Environment Minister Peter Altmaier told reporters today he supports a proposal by the European Commission to delay auctions of 900 million carbon permits starting in 2013 after the price of allowances sank to a record in April. Economy Minister Philipp Roesler opposes such a move, saying it could threaten Germany’s industry.
“If the environment minister is to insist on his position,” then Germany may abstain in any voting and therefore fail to back the proposal, Roesler’s ministry said today in an e-mailed statement sent after Altmaier made his comments.
At stake is the price of emission permits in the world’s biggest cap-and-trade system after they plunged to a record low of 5.99 euros ($7.75 million) in April as the economic crisis hurt industrial output. The downturn boosted the surplus of allowances to almost half of the average annual pollution limit in the 27-nation EU.
EU Climate Commissioner Connie Hedegaard has said she aims for a decision on the measure before the end of this year. The next meeting of the Climate Change Committee is scheduled for next month.
“Until the Commission sends out an agenda for the December meeting to member states, any opinion about whether there will be a vote or not can only be speculation,” Matthew Cowie, an analyst at Bloomberg New Energy Finance in London, said today in an e-mail. “If the Commission can see that a major member state like Germany is still undecided, scheduling a vote may be taking on more risk than they are game for.”

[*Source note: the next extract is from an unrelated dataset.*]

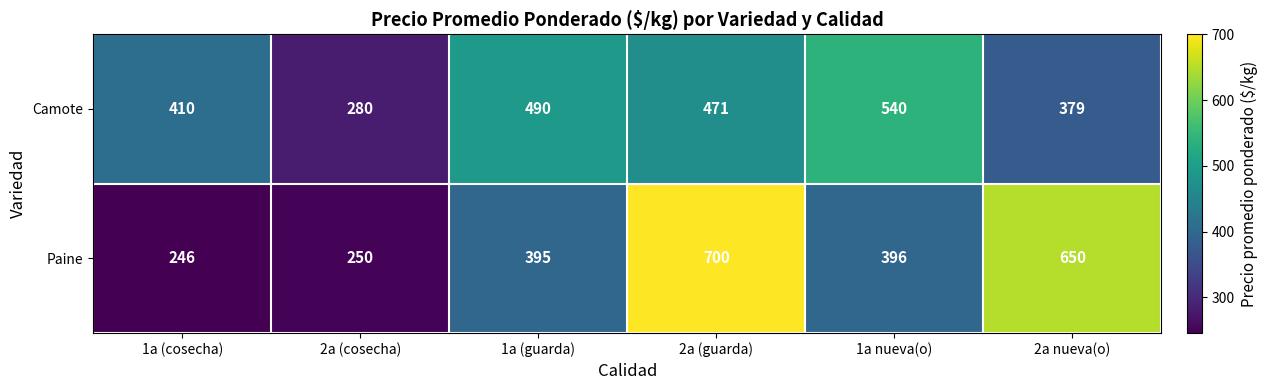

What is the average value of the Camote series?

428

Altmaier said it’s “absolutely necessary” that Germany backs Hedegaard’s proposal as it would strengthen a system that is meant to incentivize investments in low-carbon technologies and may be copied by nations including China, Australia and Canada.

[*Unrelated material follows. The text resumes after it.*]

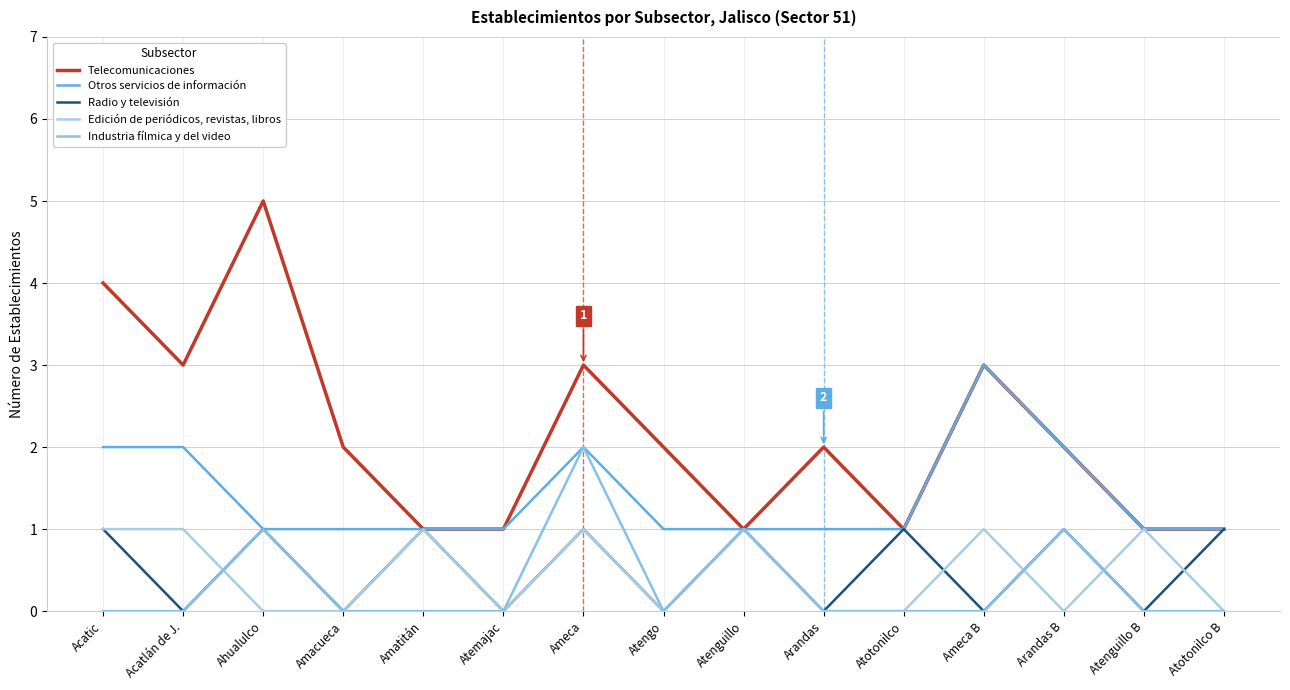

Is the value of Telecomunicaciones at Acatlán de J. greater than the value of Edición de periódicos, revistas, libros at Atemajac?

Yes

“This will only be the case if the Europeans can prove that they can effectively advance climate protection with their emissions trading,” Altmaier said. “That’s not the case at the moment.”
The draft measure to strengthen the region’s cap-and-trade system needs qualified-majority from member states in the EU’s weighted ballot system that favors larger countries. Representatives of national governments failed to reach a breakthrough at their Nov. 15 meeting on the proposal to curb a glut of permits.
To pass, the so-called backloading proposal will need 255 out of 345 votes in the EU Climate Change Committee, composed of experts from national governments. Germany has 29 votes while Poland, which has repeatedly said it will oppose the draft measure, has 27 votes. A blocking minority requires 91 votes.